Saved data entries:
+++

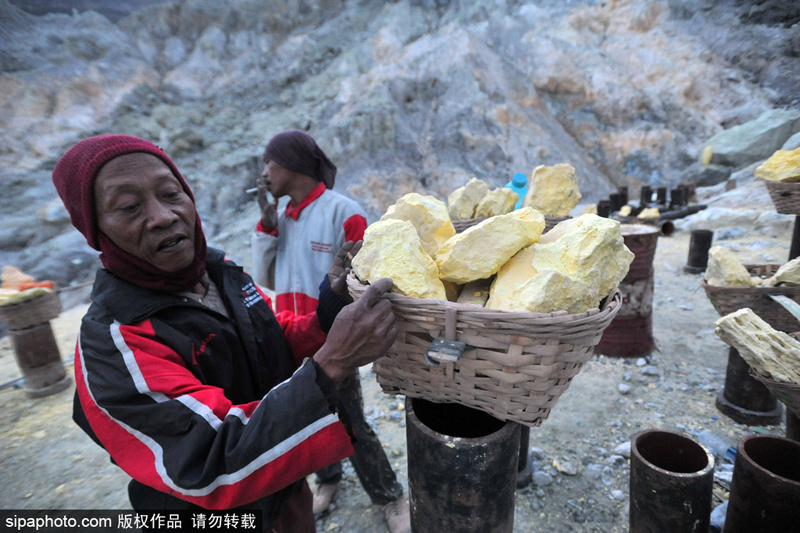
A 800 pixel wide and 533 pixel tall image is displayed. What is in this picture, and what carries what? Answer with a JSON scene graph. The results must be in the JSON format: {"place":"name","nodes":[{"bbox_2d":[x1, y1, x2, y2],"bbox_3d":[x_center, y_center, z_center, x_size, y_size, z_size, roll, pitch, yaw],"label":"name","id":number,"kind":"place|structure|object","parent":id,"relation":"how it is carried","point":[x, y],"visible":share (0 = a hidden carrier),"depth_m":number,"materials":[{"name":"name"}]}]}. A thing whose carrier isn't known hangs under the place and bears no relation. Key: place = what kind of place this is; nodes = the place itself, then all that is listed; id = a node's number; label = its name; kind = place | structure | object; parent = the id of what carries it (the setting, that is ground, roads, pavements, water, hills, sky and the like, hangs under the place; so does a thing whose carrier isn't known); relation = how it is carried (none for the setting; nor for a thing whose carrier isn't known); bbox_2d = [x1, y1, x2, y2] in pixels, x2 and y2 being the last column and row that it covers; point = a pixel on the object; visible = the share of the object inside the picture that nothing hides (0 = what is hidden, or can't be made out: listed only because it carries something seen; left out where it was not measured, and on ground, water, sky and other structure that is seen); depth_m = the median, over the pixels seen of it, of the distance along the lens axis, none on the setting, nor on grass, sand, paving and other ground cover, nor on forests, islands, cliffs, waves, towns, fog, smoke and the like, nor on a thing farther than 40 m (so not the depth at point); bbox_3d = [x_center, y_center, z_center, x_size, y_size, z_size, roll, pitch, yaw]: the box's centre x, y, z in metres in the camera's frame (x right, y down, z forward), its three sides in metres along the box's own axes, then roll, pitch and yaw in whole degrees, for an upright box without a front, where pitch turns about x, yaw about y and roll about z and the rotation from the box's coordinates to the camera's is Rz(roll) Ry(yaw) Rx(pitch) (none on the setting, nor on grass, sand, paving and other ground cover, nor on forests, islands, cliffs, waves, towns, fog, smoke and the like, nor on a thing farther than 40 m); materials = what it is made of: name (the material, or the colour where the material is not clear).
{"place":"outdoors","nodes":[
{"label":"outdoors","id":0,"kind":"place"},
{"bbox_2d":[0,204,798,532],"label":"dirt ground","id":1,"kind":"structure","parent":0,"point":[558,487],"materials":[{"name":"grey"}]},
{"bbox_2d":[8,322,69,397],"bbox_3d":[-2.999,0.745,3.355,0.367,0.566,0.355,0,14,4],"label":"metal cylinder","id":2,"kind":"object","parent":1,"relation":"on","point":[30,334],"visible":0.85,"depth_m":3.27,"materials":[{"name":"brown metal"}]},
{"bbox_2d":[0,288,61,330],"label":"wicker basket","id":3,"kind":"object","parent":2,"relation":"on","point":[39,311],"visible":0.86,"depth_m":3.18,"materials":[{"name":"brown wicker"}]},
{"bbox_2d":[0,265,55,305],"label":"rock","id":4,"kind":"object","parent":3,"relation":"in","point":[7,268],"visible":0.88,"depth_m":3.23,"materials":[{"name":"stone"}]},
{"bbox_2d":[56,134,402,532],"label":"man","id":5,"kind":"object","parent":1,"relation":"on","point":[251,420],"visible":0.99,"depth_m":0.94},
{"bbox_2d":[250,129,409,530],"bbox_3d":[-0.383,0.266,2.015,0.713,1.833,0.619,0,14,4],"label":"man","id":6,"kind":"object","parent":1,"relation":"on","point":[287,182],"visible":0.82,"depth_m":1.93},
{"bbox_2d":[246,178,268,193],"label":"cigarette","id":7,"kind":"object","parent":6,"relation":"in","point":[251,190],"visible":0.8,"depth_m":2.12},
{"bbox_2d":[407,395,518,532],"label":"metal cylinder","id":8,"kind":"object","parent":1,"relation":"on","point":[436,448],"visible":0.83,"depth_m":0.98,"materials":[{"name":"metal"}]},
{"bbox_2d":[353,270,623,426],"bbox_3d":[0.186,0.143,0.989,0.577,0.275,0.434,5,15,23],"label":"wicker basket","id":9,"kind":"object","parent":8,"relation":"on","point":[464,362],"visible":0.78,"depth_m":0.81,"materials":[{"name":"brown wicker"}]},
{"bbox_2d":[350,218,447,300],"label":"yellow rock","id":10,"kind":"object","parent":9,"relation":"in","point":[368,235],"visible":0.84,"depth_m":0.90,"materials":[{"name":"stone"}]},
{"bbox_2d":[379,193,454,255],"bbox_3d":[0.043,-0.087,1.135,0.233,0.213,0.210,6,16,26],"label":"yellow rock","id":11,"kind":"object","parent":9,"relation":"in","point":[425,215],"visible":0.65,"depth_m":1.06,"materials":[{"name":"yellow stone"}]},
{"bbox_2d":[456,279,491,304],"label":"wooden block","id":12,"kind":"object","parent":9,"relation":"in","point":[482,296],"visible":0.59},
{"bbox_2d":[435,208,544,283],"bbox_3d":[0.213,-0.048,1.003,0.252,0.176,0.229,-8,15,-24],"label":"yellow rock","id":13,"kind":"object","parent":9,"relation":"in","point":[470,235],"visible":0.96,"depth_m":0.92,"materials":[{"name":"stone"}]},
{"bbox_2d":[487,213,630,315],"bbox_3d":[0.350,0.016,0.938,0.302,0.247,0.270,-11,17,-33],"label":"yellow rock","id":14,"kind":"object","parent":9,"relation":"in","point":[534,263],"visible":0.89,"depth_m":0.85,"materials":[{"name":"yellow stone"}]},
{"bbox_2d":[516,423,532,488],"bbox_3d":[0.562,0.839,2.031,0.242,0.505,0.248,0,14,4],"label":"pipe","id":15,"kind":"object","parent":1,"relation":"on","point":[526,438],"visible":0.31,"depth_m":2.00,"materials":[{"name":"metal"}]},
{"bbox_2d":[532,469,552,486],"bbox_3d":[0.730,1.092,2.087,0.105,0.063,0.104,0,14,4],"label":"rock","id":16,"kind":"object","parent":1,"relation":"on","point":[536,477],"visible":0.93,"depth_m":2.06,"materials":[{"name":"grey stone"}]},
{"bbox_2d":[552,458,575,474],"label":"rock","id":17,"kind":"object","parent":1,"relation":"on","point":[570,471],"visible":0.96,"depth_m":2.14,"materials":[{"name":"stone"}]},
{"bbox_2d":[597,200,610,217],"bbox_3d":[3.399,-0.883,6.782,0.215,0.400,0.218,7,16,31],"label":"pipe","id":18,"kind":"object","parent":1,"relation":"on","point":[601,215],"visible":0.64,"depth_m":6.68,"materials":[{"name":"black metal"}]},
{"bbox_2d":[612,441,631,458],"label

+++

- [WHAT IS EXPECTED]: All of the lines above should be printed exactly, minus the pictures.

- [WRITTEN SOLUTION]:
A 800 pixel wide and 533 pixel tall image is displayed. What is in this picture, and what carries what? Answer with a JSON scene graph. The results must be in the JSON format: {"place":"name","nodes":[{"bbox_2d":[x1, y1, x2, y2],"bbox_3d":[x_center, y_center, z_center, x_size, y_size, z_size, roll, pitch, yaw],"label":"name","id":number,"kind":"place|structure|object","parent":id,"relation":"how it is carried","point":[x, y],"visible":share (0 = a hidden carrier),"depth_m":number,"materials":[{"name":"name"}]}]}. A thing whose carrier isn't known hangs under the place and bears no relation. Key: place = what kind of place this is; nodes = the place itself, then all that is listed; id = a node's number; label = its name; kind = place | structure | object; parent = the id of what carries it (the setting, that is ground, roads, pavements, water, hills, sky and the like, hangs under the place; so does a thing whose carrier isn't known); relation = how it is carried (none for the setting; nor for a thing whose carrier isn't known); bbox_2d = [x1, y1, x2, y2] in pixels, x2 and y2 being the last column and row that it covers; point = a pixel on the object; visible = the share of the object inside the picture that nothing hides (0 = what is hidden, or can't be made out: listed only because it carries something seen; left out where it was not measured, and on ground, water, sky and other structure that is seen); depth_m = the median, over the pixels seen of it, of the distance along the lens axis, none on the setting, nor on grass, sand, paving and other ground cover, nor on forests, islands, cliffs, waves, towns, fog, smoke and the like, nor on a thing farther than 40 m (so not the depth at point); bbox_3d = [x_center, y_center, z_center, x_size, y_size, z_size, roll, pitch, yaw]: the box's centre x, y, z in metres in the camera's frame (x right, y down, z forward), its three sides in metres along the box's own axes, then roll, pitch and yaw in whole degrees, for an upright box without a front, where pitch turns about x, yaw about y and roll about z and the rotation from the box's coordinates to the camera's is Rz(roll) Ry(yaw) Rx(pitch) (none on the setting, nor on grass, sand, paving and other ground cover, nor on forests, islands, cliffs, waves, towns, fog, smoke and the like, nor on a thing farther than 40 m); materials = what it is made of: name (the material, or the colour where the material is not clear).
{"place":"outdoors","nodes":[
{"label":"outdoors","id":0,"kind":"place"},
{"bbox_2d":[0,204,798,532],"label":"dirt ground","id":1,"kind":"structure","parent":0,"point":[558,487],"materials":[{"name":"grey"}]},
{"bbox_2d":[8,322,69,397],"bbox_3d":[-2.999,0.745,3.355,0.367,0.566,0.355,0,14,4],"label":"metal cylinder","id":2,"kind":"object","parent":1,"relation":"on","point":[30,334],"visible":0.85,"depth_m":3.27,"materials":[{"name":"brown metal"}]},
{"bbox_2d":[0,288,61,330],"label":"wicker basket","id":3,"kind":"object","parent":2,"relation":"on","point":[39,311],"visible":0.86,"depth_m":3.18,"materials":[{"name":"brown wicker"}]},
{"bbox_2d":[0,265,55,305],"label":"rock","id":4,"kind":"object","parent":3,"relation":"in","point":[7,268],"visible":0.88,"depth_m":3.23,"materials":[{"name":"stone"}]},
{"bbox_2d":[56,134,402,532],"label":"man","id":5,"kind":"object","parent":1,"relation":"on","point":[251,420],"visible":0.99,"depth_m":0.94},
{"bbox_2d":[250,129,409,530],"bbox_3d":[-0.383,0.266,2.015,0.713,1.833,0.619,0,14,4],"label":"man","id":6,"kind":"object","parent":1,"relation":"on","point":[287,182],"visible":0.82,"depth_m":1.93},
{"bbox_2d":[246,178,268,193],"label":"cigarette","id":7,"kind":"object","parent":6,"relation":"in","point":[251,190],"visible":0.8,"depth_m":2.12},
{"bbox_2d":[407,395,518,532],"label":"metal cylinder","id":8,"kind":"object","parent":1,"relation":"on","point":[436,448],"visible":0.83,"depth_m":0.98,"materials":[{"name":"metal"}]},
{"bbox_2d":[353,270,623,426],"bbox_3d":[0.186,0.143,0.989,0.577,0.275,0.434,5,15,23],"label":"wicker basket","id":9,"kind":"object","parent":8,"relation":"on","point":[464,362],"visible":0.78,"depth_m":0.81,"materials":[{"name":"brown wicker"}]},
{"bbox_2d":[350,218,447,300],"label":"yellow rock","id":10,"kind":"object","parent":9,"relation":"in","point":[368,235],"visible":0.84,"depth_m":0.90,"materials":[{"name":"stone"}]},
{"bbox_2d":[379,193,454,255],"bbox_3d":[0.043,-0.087,1.135,0.233,0.213,0.210,6,16,26],"label":"yellow rock","id":11,"kind":"object","parent":9,"relation":"in","point":[425,215],"visible":0.65,"depth_m":1.06,"materials":[{"name":"yellow stone"}]},
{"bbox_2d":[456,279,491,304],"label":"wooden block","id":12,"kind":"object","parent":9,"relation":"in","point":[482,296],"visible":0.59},
{"bbox_2d":[435,208,544,283],"bbox_3d":[0.213,-0.048,1.003,0.252,0.176,0.229,-8,15,-24],"label":"yellow rock","id":13,"kind":"object","parent":9,"relation":"in","point":[470,235],"visible":0.96,"depth_m":0.92,"materials":[{"name":"stone"}]},
{"bbox_2d":[487,213,630,315],"bbox_3d":[0.350,0.016,0.938,0.302,0.247,0.270,-11,17,-33],"label":"yellow rock","id":14,"kind":"object","parent":9,"relation":"in","point":[534,263],"visible":0.89,"depth_m":0.85,"materials":[{"name":"yellow stone"}]},
{"bbox_2d":[516,423,532,488],"bbox_3d":[0.562,0.839,2.031,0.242,0.505,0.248,0,14,4],"label":"pipe","id":15,"kind":"object","parent":1,"relation":"on","point":[526,438],"visible":0.31,"depth_m":2.00,"materials":[{"name":"metal"}]},
{"bbox_2d":[532,469,552,486],"bbox_3d":[0.730,1.092,2.087,0.105,0.063,0.104,0,14,4],"label":"rock","id":16,"kind":"object","parent":1,"relation":"on","point":[536,477],"visible":0.93,"depth_m":2.06,"materials":[{"name":"grey stone"}]},
{"bbox_2d":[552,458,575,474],"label":"rock","id":17,"kind":"object","parent":1,"relation":"on","point":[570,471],"visible":0.96,"depth_m":2.14,"materials":[{"name":"stone"}]},
{"bbox_2d":[597,200,610,217],"bbox_3d":[3.399,-0.883,6.782,0.215,0.400,0.218,7,16,31],"label":"pipe","id":18,"kind":"object","parent":1,"relation":"on","point":[601,215],"visible":0.64,"depth_m":6.68,"materials":[{"name":"black metal"}]},
{"bbox_2d":[612,441,631,458],"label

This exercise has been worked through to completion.